[DATA UNDER STUDY]:

++++++

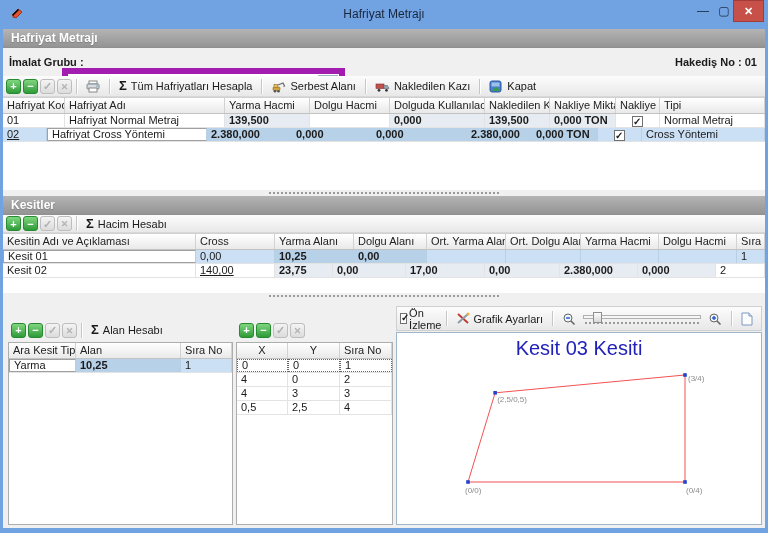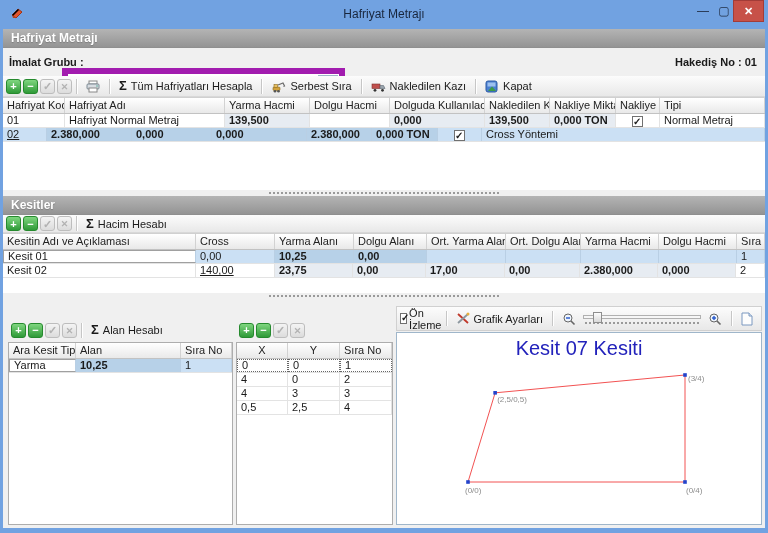--- a/index.html
+++ b/index.html
@@ -171,21 +171,21 @@
       </button>
       <div class="vsep"></div>
       <button class="tbtn">
         <svg width="15" height="13" viewBox="0 0 15 13">
           <rect x="2" y="7" width="7" height="3.5" rx="1" fill="#d2a23c" stroke="#8a6a1e" stroke-width="0.6"></rect>
           <rect x="3" y="4.5" width="3.5" height="3" fill="#e8c060" stroke="#8a6a1e" stroke-width="0.6"></rect>
           <path d="M7 5 L12 3 L13.5 6 L12.5 6.5" fill="none" stroke="#6b6b6b" stroke-width="1.2"></path>
           <circle cx="4" cy="11.3" r="1.3" fill="#555"></circle>
             <circle cx="7.5" cy="11.3" r="1.3" fill="#555"></circle>
         </svg>
-        <span>Serbest Sıra</span>
+        <span>Serbest Alanı</span>
       </button>
       <div class="vsep"></div>
       <button class="tbtn">
         <svg width="15" height="13" viewBox="0 0 15 13">
           <rect x="1" y="4" width="8" height="4.5" fill="#c0504d" stroke="#7e2f2d" stroke-width="0.6"></rect>
           <path d="M9 5.5 H12.5 L14 8.5 H9 Z" fill="#9aa4ad" stroke="#5e6a73" stroke-width="0.6"></path>
           <circle cx="4" cy="10.3" r="1.4" fill="#333"></circle>
             <circle cx="11.5" cy="10.3" r="1.4" fill="#333"></circle>
         </svg>
         <span>Nakledilen Kazı</span>
@@ -219,20 +219,21 @@
           <div class="td al-r val" style="width: 85px;">139,500</div>
           <div class="td al-r" style="width: 80px;"></div>
           <div class="td al-r val" style="width: 95px;">0,000</div>
           <div class="td al-r val" style="width: 65px;">139,500</div>
           <div class="td al-r val" style="width: 66px;">0,000 TON</div>
           <div class="td al-c" style="width: 44px;"><span class="cb on"></span></div>
           <div class="td al-l" style="flex: 1 1 0%;">Normal Metraj</div>
         </div>
         <div class="tr sel">
           <div class="td al-l" style="width: 44px; text-decoration: underline;">02</div>
+          <div class="td al-l editor" style="width: 160px;">Hafriyat Cross Yöntemi</div>
           <div class="td al-r val" style="width: 85px;">2.380,000</div>
           <div class="td al-r val" style="width: 80px;">0,000</div>
           <div class="td al-r val" style="width: 95px;">0,000</div>
           <div class="td al-r val" style="width: 65px;">2.380,000</div>
           <div class="td al-r val" style="width: 66px;">0,000 TON</div>
           <div class="td al-c" style="width: 44px;"><span class="cb on"></span></div>
           <div class="td al-l" style="flex: 1 1 0%;">Cross Yöntemi</div>
         </div>
       </div>
 
@@ -271,21 +272,21 @@
           <div class="td al-r val" style="width: 73px;">0,00</div>
           <div class="td al-r" style="width: 79px;"></div>
           <div class="td al-r" style="width: 75px;"></div>
           <div class="td al-r" style="width: 78px;"></div>
           <div class="td al-r" style="width: 78px;"></div>
           <div class="td al-r" style="flex: 1 1 0%;">1</div>
         </div>
         <div class="tr">
           <div class="td al-l" style="width: 193px;">Kesit 02</div>
           <div class="td al-r" style="width: 79px; text-decoration: underline;">140,00</div>
-          <div class="td al-r val" style="width: 78px;">23,75</div>
+          <div class="td al-r val" style="width: 58px;">23,75</div>
           <div class="td al-r val" style="width: 73px;">0,00</div>
           <div class="td al-r val" style="width: 79px;">17,00</div>
           <div class="td al-r val" style="width: 75px;">0,00</div>
           <div class="td al-r val" style="width: 78px;">2.380,000</div>
           <div class="td al-r val" style="width: 78px;">0,000</div>
           <div class="td al-r" style="flex: 1 1 0%;">2</div>
         </div>
       </div>
 
     <div class="splitter" id="split2"></div>
@@ -386,21 +387,21 @@
       <div class="vsep"></div>
       <button class="tbtn">
         <svg width="12" height="14" viewBox="0 0 12 14">
           <path d="M1 1 H8 L11 4 V13 H1 Z" fill="#fdfdfd" stroke="#7a98c0"></path>
           <path d="M8 1 L8 4 L11 4" fill="#dce6f2" stroke="#7a98c0"></path>
         </svg>
       </button>
     </div>
 
     <div class="panelbox" id="box-chart">
-      <div class="chart-title">Kesit 07 Kesiti</div>
+      <div class="chart-title">Kesit 03 Kesiti</div>
       <svg viewBox="0 0 363 191" width="363" height="191">
           <path d="M71 149 L 288 149 L 288 41.989999999999995 L 98.125 59.82499999999999 Z" fill="none" stroke="#f25252" stroke-width="1"></path>
           <rect x="69.2" y="147.2" width="3.6" height="3.6" fill="#2244cc"></rect>
           <text x="68" y="160" font-size="8" fill="#8c8c8c" font-family="&quot;Liberation Sans&quot;,sans-serif">(0/0)</text>
           <rect x="286.2" y="147.2" width="3.6" height="3.6" fill="#2244cc"></rect>
           <text x="289" y="160" font-size="8" fill="#8c8c8c" font-family="&quot;Liberation Sans&quot;,sans-serif">(0/4)</text>
           <rect x="286.2" y="40.19" width="3.6" height="3.6" fill="#2244cc"></rect>
           <text x="291" y="47.989999999999995" font-size="8" fill="#8c8c8c" font-family="&quot;Liberation Sans&quot;,sans-serif">(3/4)</text>
           <rect x="96.325" y="58.02499999999999" width="3.6" height="3.6" fill="#2244cc"></rect>
           <text x="100.125" y="68.82499999999999" font-size="8" fill="#8c8c8c" font-family="&quot;Liberation Sans&quot;,sans-serif">(2,5/0,5)</text>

++++++

From the data above, determine how many lines hold "circle", and write only the number.

[SOLUTION FOR THIS EXERCISE]: 4